Wherever a line in the records below contains "CreationDate", copy that line.
══════
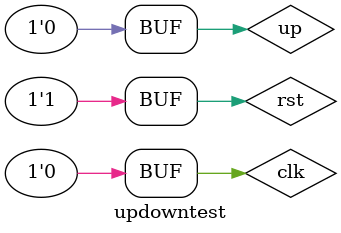
<source format=v>
`timescale 1ns / 1ps








module updowntest;

	// Inputs
	reg clk;
	reg rst;
	reg up;

	// Outputs
	wire [7:0] c;

	// Instantiate the Unit Under Test (UUT)
	updowncode uut (
		.clk(clk), 
		.rst(rst), 
		.up(up), 
		.c(c)
	);

	initial begin
		// Initialize Inputs
		clk = 0;
		rst = 0;
		up = 0;

		// Wait 100 ns for global reset to finish
		#100;rst=0;up=1;
		#100;rst=1;up=0;
        
		// Add stimulus here

	end
      
endmodule


</source>
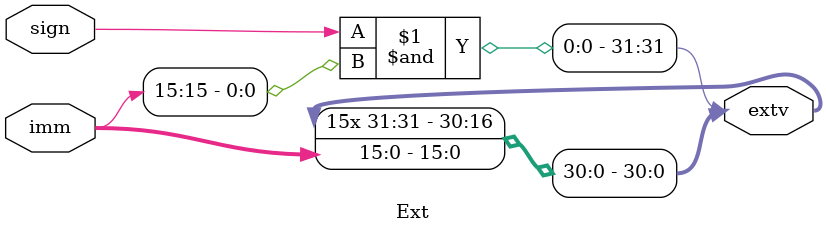
<source format=v>
`timescale 1ns / 1ps

module Ext #(parameter width = 16)
            (imm,
             sign,
             extv);
    
    input  [width - 1 : 0] imm;
    input                    sign;
    output [width*2 - 1 : 0] extv;
    
    assign extv[width*2 - 1: width] = { width{sign & imm[width-1]} };
    assign extv[width - 1:0]        = imm;
endmodule

</source>
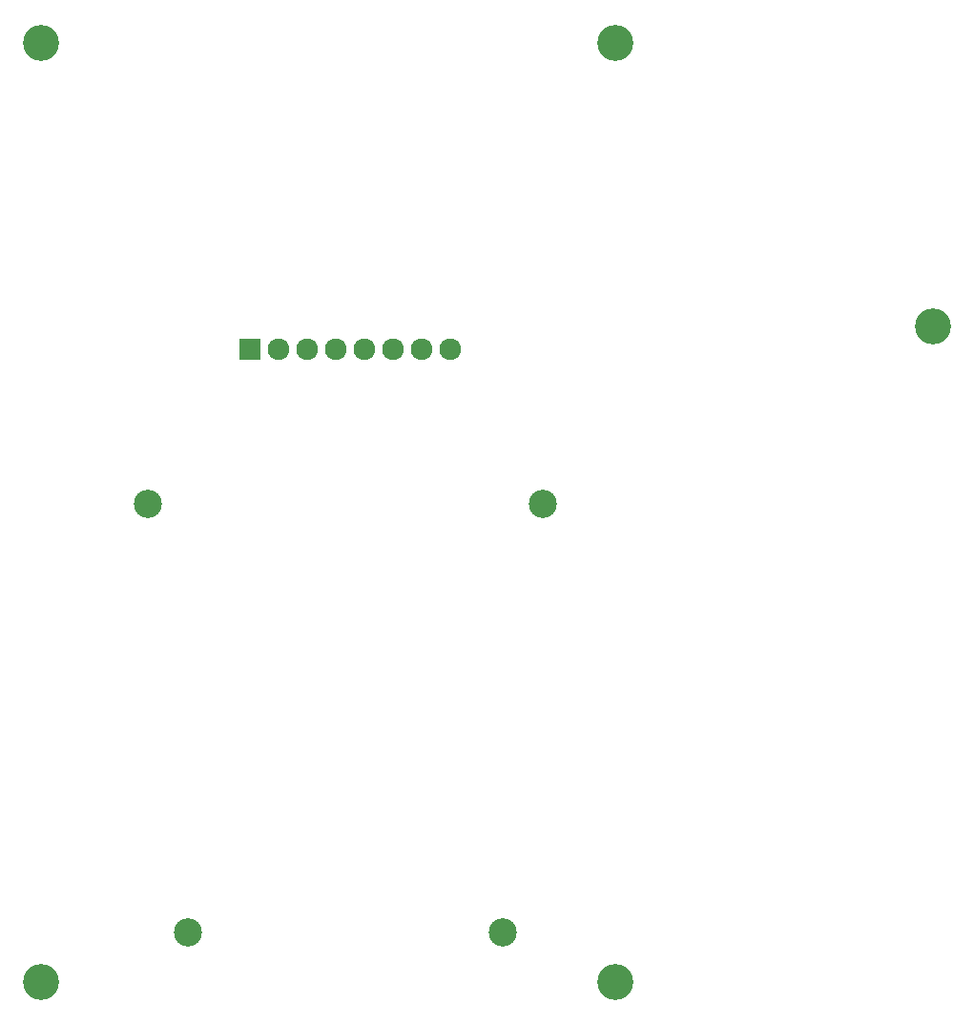
<source format=gbr>
%TF.GenerationSoftware,KiCad,Pcbnew,8.0.8*%
%TF.CreationDate,2025-03-13T01:12:54-05:00*%
%TF.ProjectId,BackTracker,4261636b-5472-4616-936b-65722e6b6963,rev?*%
%TF.SameCoordinates,Original*%
%TF.FileFunction,Soldermask,Bot*%
%TF.FilePolarity,Negative*%
%FSLAX46Y46*%
G04 Gerber Fmt 4.6, Leading zero omitted, Abs format (unit mm)*
G04 Created by KiCad (PCBNEW 8.0.8) date 2025-03-13 01:12:54*
%MOMM*%
%LPD*%
G01*
G04 APERTURE LIST*
G04 Aperture macros list*
%AMRoundRect*
0 Rectangle with rounded corners*
0 $1 Rounding radius*
0 $2 $3 $4 $5 $6 $7 $8 $9 X,Y pos of 4 corners*
0 Add a 4 corners polygon primitive as box body*
4,1,4,$2,$3,$4,$5,$6,$7,$8,$9,$2,$3,0*
0 Add four circle primitives for the rounded corners*
1,1,$1+$1,$2,$3*
1,1,$1+$1,$4,$5*
1,1,$1+$1,$6,$7*
1,1,$1+$1,$8,$9*
0 Add four rect primitives between the rounded corners*
20,1,$1+$1,$2,$3,$4,$5,0*
20,1,$1+$1,$4,$5,$6,$7,0*
20,1,$1+$1,$6,$7,$8,$9,0*
20,1,$1+$1,$8,$9,$2,$3,0*%
G04 Aperture macros list end*
%ADD10C,3.200000*%
%ADD11RoundRect,0.102000X-0.862500X-0.862500X0.862500X-0.862500X0.862500X0.862500X-0.862500X0.862500X0*%
%ADD12C,1.929000*%
%ADD13C,2.500000*%
G04 APERTURE END LIST*
D10*
%TO.C,H1*%
X75819000Y-43434000D03*
%TD*%
%TO.C,H4*%
X75819000Y-126746000D03*
%TD*%
D11*
%TO.C,U2*%
X94361000Y-70612000D03*
D12*
X96901000Y-70612000D03*
X99441000Y-70612000D03*
X101981000Y-70612000D03*
X104521000Y-70612000D03*
X107061000Y-70612000D03*
X109601000Y-70612000D03*
X112141000Y-70612000D03*
D13*
X88811000Y-122372000D03*
X116811000Y-122372000D03*
X85311000Y-84372000D03*
X120311000Y-84372000D03*
%TD*%
D10*
%TO.C,H1*%
X126746000Y-43434000D03*
%TD*%
%TO.C,H4*%
X126746000Y-126746000D03*
%TD*%
%TO.C,H3*%
X154940000Y-68605000D03*
%TD*%
M02*

</source>
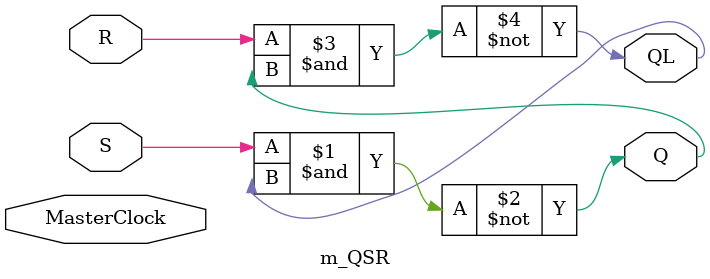
<source format=sv>
module m_QSR                                                                    //[CLOCK.NET:00124] MODULE QSR;
(                                                                               //[CLOCK.NET:00124] MODULE QSR;

    input    MasterClock,
    input    S,                                                                 //[CLOCK.NET:00126] INPUTS	S,R;
    input    R,                                                                 //[CLOCK.NET:00126] INPUTS	S,R;
    output    Q,                                                                //[CLOCK.NET:00127] OUTPUTS	Q,QL;
    output    QL                                                                //[CLOCK.NET:00127] OUTPUTS	Q,QL;
);                                                                              //[CLOCK.NET:00124] MODULE QSR;
                                                                                //[CLOCK.NET:00128] LEVEL FUNCTION;
assign Q = ~(S & QL);                                                           //[CLOCK.NET:00130] Q_(Q) = ND2B(S,QL);
assign QL = ~(R & Q);                                                           //[CLOCK.NET:00131] QL_(QL) = ND2B(R,Q);
endmodule                                                                       //[CLOCK.NET:00132] END MODULE;

</source>
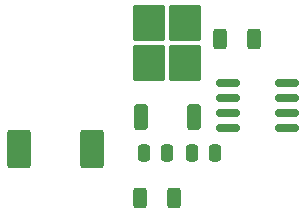
<source format=gtp>
G04 #@! TF.GenerationSoftware,KiCad,Pcbnew,8.0.0*
G04 #@! TF.CreationDate,2024-08-30T12:49:36-05:00*
G04 #@! TF.ProjectId,led_segment,6c65645f-7365-4676-9d65-6e742e6b6963,rev?*
G04 #@! TF.SameCoordinates,Original*
G04 #@! TF.FileFunction,Paste,Top*
G04 #@! TF.FilePolarity,Positive*
%FSLAX46Y46*%
G04 Gerber Fmt 4.6, Leading zero omitted, Abs format (unit mm)*
G04 Created by KiCad (PCBNEW 8.0.0) date 2024-08-30 12:49:36*
%MOMM*%
%LPD*%
G01*
G04 APERTURE LIST*
G04 Aperture macros list*
%AMRoundRect*
0 Rectangle with rounded corners*
0 $1 Rounding radius*
0 $2 $3 $4 $5 $6 $7 $8 $9 X,Y pos of 4 corners*
0 Add a 4 corners polygon primitive as box body*
4,1,4,$2,$3,$4,$5,$6,$7,$8,$9,$2,$3,0*
0 Add four circle primitives for the rounded corners*
1,1,$1+$1,$2,$3*
1,1,$1+$1,$4,$5*
1,1,$1+$1,$6,$7*
1,1,$1+$1,$8,$9*
0 Add four rect primitives between the rounded corners*
20,1,$1+$1,$2,$3,$4,$5,0*
20,1,$1+$1,$4,$5,$6,$7,0*
20,1,$1+$1,$6,$7,$8,$9,0*
20,1,$1+$1,$8,$9,$2,$3,0*%
G04 Aperture macros list end*
%ADD10RoundRect,0.250000X0.312500X0.625000X-0.312500X0.625000X-0.312500X-0.625000X0.312500X-0.625000X0*%
%ADD11RoundRect,0.250000X-0.312500X-0.625000X0.312500X-0.625000X0.312500X0.625000X-0.312500X0.625000X0*%
%ADD12RoundRect,0.250000X-0.250000X-0.475000X0.250000X-0.475000X0.250000X0.475000X-0.250000X0.475000X0*%
%ADD13RoundRect,0.150000X-0.825000X-0.150000X0.825000X-0.150000X0.825000X0.150000X-0.825000X0.150000X0*%
%ADD14RoundRect,0.250000X0.750000X1.400000X-0.750000X1.400000X-0.750000X-1.400000X0.750000X-1.400000X0*%
%ADD15RoundRect,0.250000X0.350000X-0.850000X0.350000X0.850000X-0.350000X0.850000X-0.350000X-0.850000X0*%
%ADD16RoundRect,0.250000X1.125000X-1.275000X1.125000X1.275000X-1.125000X1.275000X-1.125000X-1.275000X0*%
G04 APERTURE END LIST*
D10*
X204000000Y-128100000D03*
X201075000Y-128100000D03*
D11*
X194325000Y-141500000D03*
X197250000Y-141500000D03*
D12*
X194698000Y-137742000D03*
X196598000Y-137742000D03*
D13*
X201797000Y-131773000D03*
X201797000Y-133043000D03*
X201797000Y-134313000D03*
X201797000Y-135583000D03*
X206747000Y-135583000D03*
X206747000Y-134313000D03*
X206747000Y-133043000D03*
X206747000Y-131773000D03*
D12*
X198750000Y-137742000D03*
X200650000Y-137742000D03*
D14*
X184098000Y-137352000D03*
X190298000Y-137352000D03*
D15*
X194378000Y-134694000D03*
D16*
X195133000Y-130069000D03*
X198183000Y-130069000D03*
X195133000Y-126719000D03*
X198183000Y-126719000D03*
D15*
X198938000Y-134694000D03*
M02*

</source>
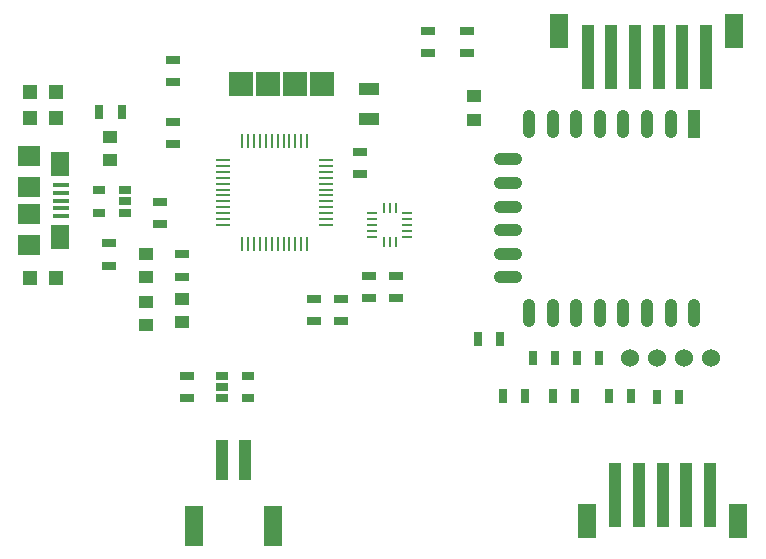
<source format=gbr>
G04 #@! TF.FileFunction,Paste,Top*
%FSLAX46Y46*%
G04 Gerber Fmt 4.6, Leading zero omitted, Abs format (unit mm)*
G04 Created by KiCad (PCBNEW 4.0.2-stable) date 5/22/2017 10:32:32 AM*
%MOMM*%
G01*
G04 APERTURE LIST*
%ADD10C,0.100000*%
%ADD11O,2.400000X1.100000*%
%ADD12R,1.100000X2.400000*%
%ADD13O,1.100000X2.400000*%
%ADD14R,0.700000X1.300000*%
%ADD15R,0.250000X1.300000*%
%ADD16R,1.300000X0.250000*%
%ADD17R,1.300000X0.700000*%
%ADD18R,0.850000X0.250000*%
%ADD19R,0.250000X0.850000*%
%ADD20R,1.800000X1.000000*%
%ADD21R,1.250000X1.000000*%
%ADD22R,1.060000X0.650000*%
%ADD23R,1.500000X3.400000*%
%ADD24R,1.000000X3.500000*%
%ADD25R,1.900000X1.800000*%
%ADD26R,1.350000X0.400000*%
%ADD27R,1.600000X2.100000*%
%ADD28R,1.200000X1.200000*%
%ADD29R,1.000000X5.500000*%
%ADD30R,1.600000X3.000000*%
%ADD31R,2.000000X2.000000*%
%ADD32C,1.524000*%
G04 APERTURE END LIST*
D10*
D11*
X147025000Y-63440000D03*
X147025000Y-65440000D03*
X147025000Y-67440000D03*
X147025000Y-69440000D03*
X147025000Y-71440000D03*
X147025000Y-73440000D03*
D12*
X162775000Y-60450000D03*
D13*
X160775000Y-60450000D03*
X158775000Y-60450000D03*
X156775000Y-60450000D03*
X154775000Y-60450000D03*
X152775000Y-60450000D03*
X150775000Y-60450000D03*
X148775000Y-60450000D03*
X148775000Y-76450000D03*
X150775000Y-76450000D03*
X152775000Y-76450000D03*
X154775000Y-76450000D03*
X156775000Y-76450000D03*
X158775000Y-76450000D03*
X160775000Y-76450000D03*
X162775000Y-76450000D03*
D14*
X152825000Y-80275000D03*
X154725000Y-80275000D03*
D15*
X130000000Y-61900000D03*
X129500000Y-61900000D03*
X129000000Y-61900000D03*
X128500000Y-61900000D03*
X128000000Y-61900000D03*
X127500000Y-61900000D03*
X127000000Y-61900000D03*
X126500000Y-61900000D03*
X126000000Y-61900000D03*
X125500000Y-61900000D03*
X125000000Y-61900000D03*
X124500000Y-61900000D03*
D16*
X122900000Y-63500000D03*
X122900000Y-64000000D03*
X122900000Y-64500000D03*
X122900000Y-65000000D03*
X122900000Y-65500000D03*
X122900000Y-66000000D03*
X122900000Y-66500000D03*
X122900000Y-67000000D03*
X122900000Y-67500000D03*
X122900000Y-68000000D03*
X122900000Y-68500000D03*
X122900000Y-69000000D03*
D15*
X124500000Y-70600000D03*
X125000000Y-70600000D03*
X125500000Y-70600000D03*
X126000000Y-70600000D03*
X126500000Y-70600000D03*
X127000000Y-70600000D03*
X127500000Y-70600000D03*
X128000000Y-70600000D03*
X128500000Y-70600000D03*
X129000000Y-70600000D03*
X129500000Y-70600000D03*
X130000000Y-70600000D03*
D16*
X131600000Y-69000000D03*
X131600000Y-68500000D03*
X131600000Y-68000000D03*
X131600000Y-67500000D03*
X131600000Y-67000000D03*
X131600000Y-66500000D03*
X131600000Y-66000000D03*
X131600000Y-65500000D03*
X131600000Y-65000000D03*
X131600000Y-64500000D03*
X131600000Y-64000000D03*
X131600000Y-63500000D03*
D17*
X134500000Y-62800000D03*
X134500000Y-64700000D03*
X117500000Y-67050000D03*
X117500000Y-68950000D03*
X143500000Y-52550000D03*
X143500000Y-54450000D03*
X140250000Y-52550000D03*
X140250000Y-54450000D03*
D14*
X146550000Y-83500000D03*
X148450000Y-83500000D03*
X152700000Y-83500000D03*
X150800000Y-83500000D03*
D17*
X119438000Y-71490000D03*
X119438000Y-73390000D03*
X113250000Y-72450000D03*
X113250000Y-70550000D03*
D14*
X159575000Y-83575000D03*
X161475000Y-83575000D03*
D17*
X135250000Y-75200000D03*
X135250000Y-73300000D03*
X137500000Y-75200000D03*
X137500000Y-73300000D03*
D14*
X149100000Y-80275000D03*
X151000000Y-80275000D03*
X155550000Y-83500000D03*
X157450000Y-83500000D03*
X144450000Y-78650000D03*
X146350000Y-78650000D03*
D18*
X135525000Y-68000000D03*
X135525000Y-68500000D03*
X135525000Y-69000000D03*
X135525000Y-69500000D03*
X135525000Y-70000000D03*
D19*
X136500000Y-70475000D03*
X137000000Y-70475000D03*
X137500000Y-70475000D03*
D18*
X138475000Y-70000000D03*
X138475000Y-69500000D03*
X138475000Y-69000000D03*
X138475000Y-68500000D03*
X138475000Y-68000000D03*
D19*
X137500000Y-67525000D03*
X137000000Y-67525000D03*
X136500000Y-67525000D03*
D20*
X135250000Y-60000000D03*
X135250000Y-57500000D03*
D21*
X116390000Y-77504000D03*
X116390000Y-75504000D03*
D17*
X119850000Y-83650000D03*
X119850000Y-81750000D03*
D22*
X122750000Y-81750000D03*
X122750000Y-82700000D03*
X122750000Y-83650000D03*
X124950000Y-83650000D03*
X124950000Y-81750000D03*
D23*
X127100000Y-94450000D03*
D24*
X124750000Y-88900000D03*
X122750000Y-88900000D03*
D23*
X120400000Y-94450000D03*
D21*
X113342000Y-61534000D03*
X113342000Y-63534000D03*
D25*
X106485000Y-70731500D03*
X106485000Y-63131500D03*
X106485000Y-68081500D03*
D26*
X109160000Y-68231500D03*
X109160000Y-67581500D03*
X109160000Y-66931500D03*
X109160000Y-66281500D03*
X109160000Y-65631500D03*
D27*
X109035000Y-63831500D03*
X109035000Y-70031500D03*
D25*
X106485000Y-65781500D03*
D21*
X119438000Y-75250000D03*
X119438000Y-77250000D03*
X116390000Y-73440000D03*
X116390000Y-71440000D03*
D28*
X108700000Y-57700000D03*
X106500000Y-57700000D03*
X108700000Y-73450000D03*
X106500000Y-73450000D03*
X108700000Y-59950000D03*
X106500000Y-59950000D03*
D29*
X164100000Y-91825000D03*
X162100000Y-91825000D03*
X160100000Y-91825000D03*
X158100000Y-91825000D03*
X156100000Y-91825000D03*
D30*
X166500000Y-94075000D03*
X153700000Y-94075000D03*
D17*
X118600000Y-60250000D03*
X118600000Y-62150000D03*
X118600000Y-55000000D03*
X118600000Y-56900000D03*
D14*
X112400000Y-59450000D03*
X114300000Y-59450000D03*
D17*
X130600000Y-77150000D03*
X130600000Y-75250000D03*
X132850000Y-77150000D03*
X132850000Y-75250000D03*
D22*
X114600000Y-67950000D03*
X114600000Y-67000000D03*
X114600000Y-66050000D03*
X112400000Y-66050000D03*
X112400000Y-67950000D03*
D31*
X124385000Y-57050000D03*
X126671000Y-57050000D03*
X128957000Y-57050000D03*
X131243000Y-57050000D03*
D32*
X164194000Y-80275000D03*
X161908000Y-80275000D03*
X159622000Y-80275000D03*
X157336000Y-80275000D03*
D21*
X144125000Y-58075000D03*
X144125000Y-60075000D03*
D29*
X153750000Y-54800000D03*
X155750000Y-54800000D03*
X157750000Y-54800000D03*
X159750000Y-54800000D03*
X161750000Y-54800000D03*
X163750000Y-54800000D03*
D30*
X151350000Y-52550000D03*
X166150000Y-52550000D03*
M02*

</source>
══════
■ Written response:
%TF.CreationDate,2025-03-13T01:12:54-05:00*%
G04 #@! TF.CreationDate,2024-08-30T12:49:36-05:00*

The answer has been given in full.